STREET CLOSURE NIXED
In July 2014, CBID commissioners suggested closing down A Street and converting B Street from one-way to two-way traffic, but that received pushback from city and business leaders. Russ Bragg of OK Foods urged commissioners then to “create some type of stakeholders group that would include members of the business community. He said businesses that rely on trucking “have already studied the most efficient routes possible,” expressing worries that “any changes in downtown routing could negatively impact the bottom line” of his and other businesses in a big way.
This was something Gosack tried impressing on the CBID a month earlier, pointing to a study from Oklahoma City-based Traffic Engineering Consultants (TEC) that showed potential problems with traffic flow should A be closed and B move to two-way. versus the one-way flow currently present on A and B Streets. Among the concerns by the engineering firm was a bottleneck that would have been created along Riverfront Drive as a result of the street closure.

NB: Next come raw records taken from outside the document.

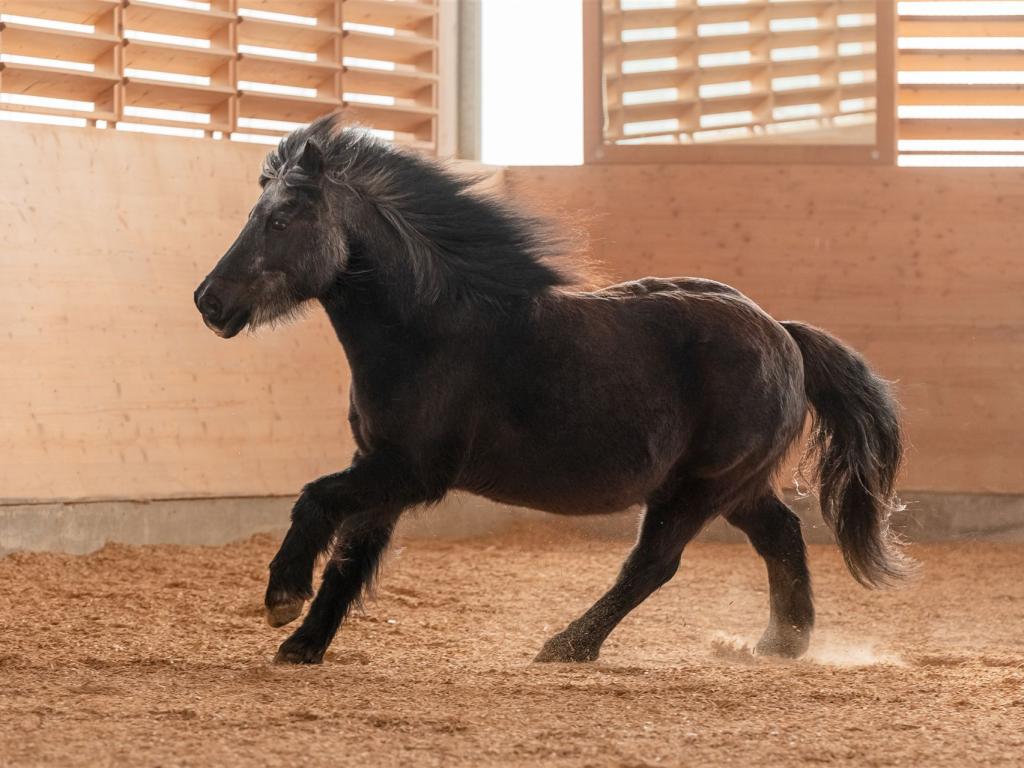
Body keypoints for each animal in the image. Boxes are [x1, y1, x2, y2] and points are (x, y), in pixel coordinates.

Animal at [194, 115, 913, 665]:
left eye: (282, 218)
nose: (210, 301)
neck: (429, 330)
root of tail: (783, 333)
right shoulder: (381, 468)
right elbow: (350, 555)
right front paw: (304, 645)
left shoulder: (412, 470)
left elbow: (316, 501)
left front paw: (282, 599)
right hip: (737, 486)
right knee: (781, 536)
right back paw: (779, 643)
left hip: (698, 488)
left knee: (653, 564)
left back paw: (568, 646)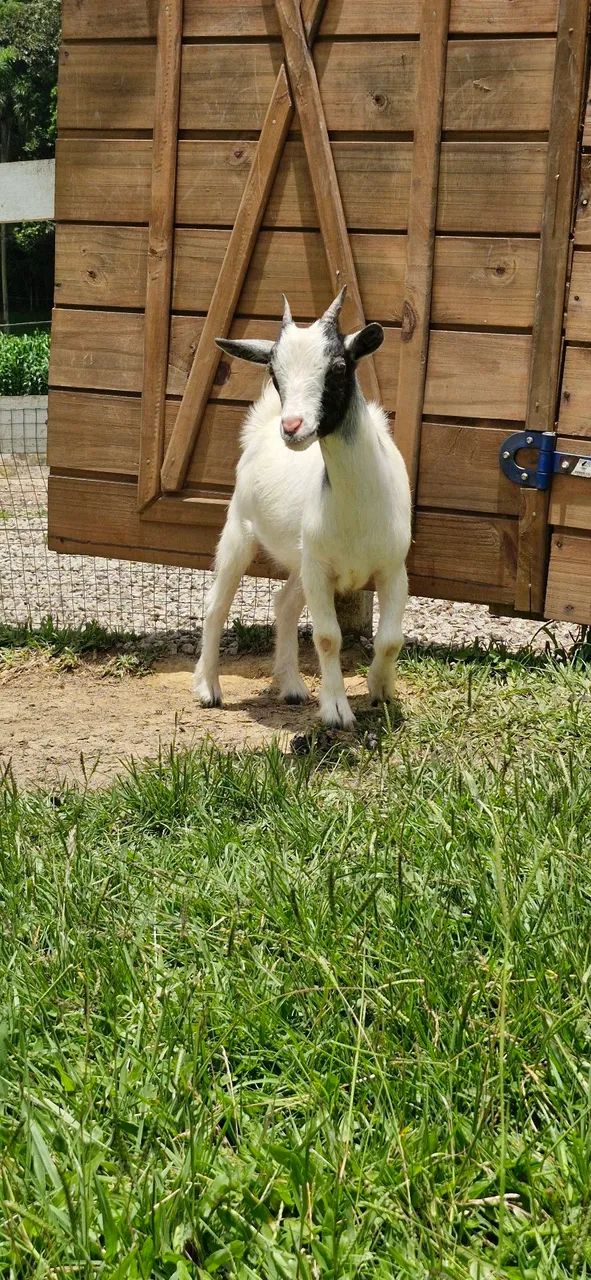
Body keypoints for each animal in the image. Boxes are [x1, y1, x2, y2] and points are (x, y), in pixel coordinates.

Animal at [194, 287, 412, 729]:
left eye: (339, 366)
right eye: (275, 374)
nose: (293, 427)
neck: (357, 510)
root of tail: (261, 428)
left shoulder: (392, 567)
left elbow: (389, 638)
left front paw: (382, 690)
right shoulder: (320, 568)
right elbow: (328, 637)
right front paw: (336, 710)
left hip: (300, 558)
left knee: (285, 604)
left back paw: (292, 687)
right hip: (239, 531)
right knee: (216, 605)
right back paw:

“Closure of North ‘A’ Street eliminates or reduces the capacity from a four lane street to a two lane street,” wrote Steven Hofener, a principal at TEC. “Although the existing traffic is within acceptable limits for a two lane two-way street, the ultimate widening and traffic increase along Riverfront Drive will create a bottleneck at the proposed two lane, two way North ‘B’ Street section.”
He also noted the head-to-head truck traffic in an urban environment created by the closure, creating more “conflict points,” as well as eliminating B Street’s current parallel parking. There was also a fear from prospective developers along the river that there would not be enough vehicular access for employees and visitors, and that closing A Street would make matters worse, perhaps forcing them to relocate plans to other parts of the city.